Verder is vereist dat de belastingplichtige binnen de termijn van vijf jaar na het einde van het kalenderjaar waarop de belastingaanslag betrekking heeft het verzoek indient. Een eenmaal te laat ingediend verzoek om ambtshalve vermindering is in beginsel fataal.
Voor aanslagen voor de inkomstenbelasting geldt dat tegen de afwijzende beschikking op een verzoek om ambtshalve vermindering van dergelijke aanslagen bezwaar en beroep open staat.

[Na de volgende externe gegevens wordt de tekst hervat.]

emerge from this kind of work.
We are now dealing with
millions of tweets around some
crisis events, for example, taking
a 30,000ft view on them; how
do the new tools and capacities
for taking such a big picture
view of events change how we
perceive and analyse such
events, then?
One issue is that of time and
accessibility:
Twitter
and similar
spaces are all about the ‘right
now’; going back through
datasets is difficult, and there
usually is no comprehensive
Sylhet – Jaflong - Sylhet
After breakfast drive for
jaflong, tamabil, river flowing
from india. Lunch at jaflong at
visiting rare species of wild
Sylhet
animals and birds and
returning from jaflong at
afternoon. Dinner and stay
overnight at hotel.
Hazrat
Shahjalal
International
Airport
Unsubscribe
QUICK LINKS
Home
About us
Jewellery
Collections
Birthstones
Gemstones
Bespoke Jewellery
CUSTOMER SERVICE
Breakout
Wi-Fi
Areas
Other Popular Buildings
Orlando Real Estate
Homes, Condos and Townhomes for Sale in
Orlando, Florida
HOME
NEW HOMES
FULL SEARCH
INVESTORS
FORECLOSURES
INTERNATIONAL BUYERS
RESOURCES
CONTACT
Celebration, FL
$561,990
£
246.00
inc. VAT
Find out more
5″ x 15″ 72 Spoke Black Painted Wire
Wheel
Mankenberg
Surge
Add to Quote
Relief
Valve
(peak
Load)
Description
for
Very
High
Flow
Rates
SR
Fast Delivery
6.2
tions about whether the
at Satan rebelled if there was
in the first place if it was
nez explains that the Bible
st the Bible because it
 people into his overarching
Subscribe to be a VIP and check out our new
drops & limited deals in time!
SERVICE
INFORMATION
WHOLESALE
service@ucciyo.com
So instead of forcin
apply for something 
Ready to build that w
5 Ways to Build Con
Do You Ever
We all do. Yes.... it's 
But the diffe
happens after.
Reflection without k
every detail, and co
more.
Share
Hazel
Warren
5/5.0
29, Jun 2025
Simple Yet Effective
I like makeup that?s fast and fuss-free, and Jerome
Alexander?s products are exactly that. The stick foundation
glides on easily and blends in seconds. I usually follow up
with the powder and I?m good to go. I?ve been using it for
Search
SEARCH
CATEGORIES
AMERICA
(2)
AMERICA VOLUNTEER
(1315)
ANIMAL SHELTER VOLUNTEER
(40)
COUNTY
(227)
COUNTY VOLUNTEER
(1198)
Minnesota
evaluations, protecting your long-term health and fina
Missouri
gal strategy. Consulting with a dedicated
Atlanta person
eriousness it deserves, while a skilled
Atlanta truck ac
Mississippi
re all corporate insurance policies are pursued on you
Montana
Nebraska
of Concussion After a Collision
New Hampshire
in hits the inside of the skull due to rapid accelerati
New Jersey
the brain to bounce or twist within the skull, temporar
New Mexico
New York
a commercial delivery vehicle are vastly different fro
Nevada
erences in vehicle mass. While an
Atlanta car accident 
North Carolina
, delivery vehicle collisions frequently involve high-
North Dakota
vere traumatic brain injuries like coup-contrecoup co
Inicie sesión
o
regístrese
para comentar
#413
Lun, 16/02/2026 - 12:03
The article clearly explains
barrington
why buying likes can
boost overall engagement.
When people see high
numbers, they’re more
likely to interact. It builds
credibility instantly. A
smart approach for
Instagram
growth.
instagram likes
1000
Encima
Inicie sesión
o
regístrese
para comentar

Dit volgt uit artikel 9.6 Wet IB.
Verschoonbare termijnoverschrijding
De regel dat een te laat ingediend verzoek om ambtshalve vermindering fataal is geldt niet als sprake is van een verschoonbare termijnoverschrijding in de zin van artikel 6:11 Awb. Dit volgt uit artikel 60 AWR (zie ook Hoge Raad van 29 november 2019, ECLI:NL:HR:2019:1871). Interessant is dan om te bezien wanneer een te laat ingediend verzoek om ambtshalve vermindering verschoonbaar wordt bevonden. Een termijnoverschrijding is normaliter verschoonbaar indien de oorzaak ervan in redelijkheid niet aan de indiener valt toe te rekenen.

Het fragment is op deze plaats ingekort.